Cuando se acercaba el final de curso y la evaluación en la que se decidiría si aprobábamos, repetíamos o abandonábamos para siempre nuestro sueño estaba muy cerca, recibí una llamada que me sorprendió. Era de un antiguo colega de profesión que me ofrecía la dirección regional de un banco extranjero que iba a implantarse en Cataluña. Ante mí se abría de nuevo la puerta para volver a aquel mundo ya lejano que conocía tan bien: el de la empresa. La oportunidad era buena y el sueldo realmente muy atractivo. Pero eso suponía regresar a un mundo donde nunca fui feliz y renunciar a aquel otro que acababa de descubrir y que me llamaba con tanta fuerza. Resolver entonces la gran duda se convirtió en una prioridad para mí. Llamé a Pepa para contarle lo que me pasaba (ella estaba al tanto de mi situación económica) y decirle que era consciente de que no había alcanzado el nivel para pasar de curso aunque no la llamaba para hablar de la evaluación. Le pedí su máxima sinceridad cuando le pregunté si de verdad creía que yo podía servir para esto o no. Ella me dijo que creía en mí, que sabía que yo llevaba algo dentro, pero que había estado intentando que me atreviera a expresarlo durante todo el curso sin conseguirlo, y que ya no sabía qué más hacer para lograrlo. Que era cuestión de hacer un “click”, de cambiar de chip, y que eso era algo que solo yo podía hacer. Me preguntó entonces la cifra que me ofrecían en el banco. Cuando se la dije su respuesta no pudo ser más clara: “Hostias, Carlos, eso es mucho dinero, acéptalo!” Y fue entonces cuando lo vi claro. No, no iba a aceptar aquella oferta que sabía que, en el mejor de los casos, me iba a convertir de nuevo en un rico infeliz, así que le dije “Pepa, voy a repetir primero, pero lo voy a hacer contigo y juntos vamos a hacer saltar ese “click” de una puñetera vez” Y así fue, repetí el curso con ella y me ayudó a cambiar de chip. Fue una repetición maravillosa.

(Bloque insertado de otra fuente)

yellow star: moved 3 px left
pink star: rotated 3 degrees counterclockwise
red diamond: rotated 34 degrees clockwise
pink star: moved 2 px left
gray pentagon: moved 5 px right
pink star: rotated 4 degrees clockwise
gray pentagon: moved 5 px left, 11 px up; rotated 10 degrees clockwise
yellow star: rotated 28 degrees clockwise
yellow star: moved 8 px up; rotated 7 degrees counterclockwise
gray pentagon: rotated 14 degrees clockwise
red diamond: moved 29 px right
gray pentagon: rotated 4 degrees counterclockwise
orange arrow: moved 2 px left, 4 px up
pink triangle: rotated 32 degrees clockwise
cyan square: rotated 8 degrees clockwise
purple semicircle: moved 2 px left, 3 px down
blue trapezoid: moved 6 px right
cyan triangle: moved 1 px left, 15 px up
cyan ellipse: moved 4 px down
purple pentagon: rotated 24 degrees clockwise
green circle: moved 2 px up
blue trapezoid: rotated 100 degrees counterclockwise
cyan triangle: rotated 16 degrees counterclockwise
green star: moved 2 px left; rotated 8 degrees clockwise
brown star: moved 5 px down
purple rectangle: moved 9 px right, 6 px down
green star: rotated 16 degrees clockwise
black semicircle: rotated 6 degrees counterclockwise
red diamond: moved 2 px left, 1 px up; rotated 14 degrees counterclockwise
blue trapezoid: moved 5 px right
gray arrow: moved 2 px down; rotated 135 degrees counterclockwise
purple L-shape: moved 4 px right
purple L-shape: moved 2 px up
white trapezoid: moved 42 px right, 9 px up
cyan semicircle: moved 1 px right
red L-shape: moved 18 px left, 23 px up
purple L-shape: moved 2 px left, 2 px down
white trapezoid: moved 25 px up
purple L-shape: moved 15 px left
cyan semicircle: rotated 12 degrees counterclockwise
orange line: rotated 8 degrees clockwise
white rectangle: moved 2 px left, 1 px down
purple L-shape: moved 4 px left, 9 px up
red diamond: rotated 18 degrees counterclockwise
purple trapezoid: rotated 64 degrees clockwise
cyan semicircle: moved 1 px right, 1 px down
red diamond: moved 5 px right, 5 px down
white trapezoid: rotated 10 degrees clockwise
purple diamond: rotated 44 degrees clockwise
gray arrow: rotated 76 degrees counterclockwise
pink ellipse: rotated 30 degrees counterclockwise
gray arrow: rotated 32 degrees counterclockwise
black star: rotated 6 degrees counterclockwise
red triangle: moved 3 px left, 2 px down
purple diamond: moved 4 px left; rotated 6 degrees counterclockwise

Aquel día entendí lo que significa ser un actor profesional. Nunca le podré agradecer lo suficiente a Pepa el regalo que me hizo al ser tan sincera conmigo. Me abrió de par en par las puertas de un mundo fascinante que me ha dado muchos de los mejores momentos de mi vida y me hizo entender algo que me ha ayudado mucho desde entonces: a ser honesto y coherente conmigo mismo, pase lo que pase. Han pasado ya casi quince años desde entonces, la precariedad, como a todos, me ha acompañado casi siempre y la inseguridad económica se ha convertido en mi más fiel compañera de viaje, pero hoy sé que, pese a todo, aquella fue la mejor decisión que he tomado en mi vida. Sigo siendo pobre, sí… ¡pero un pobre inmensamente rico!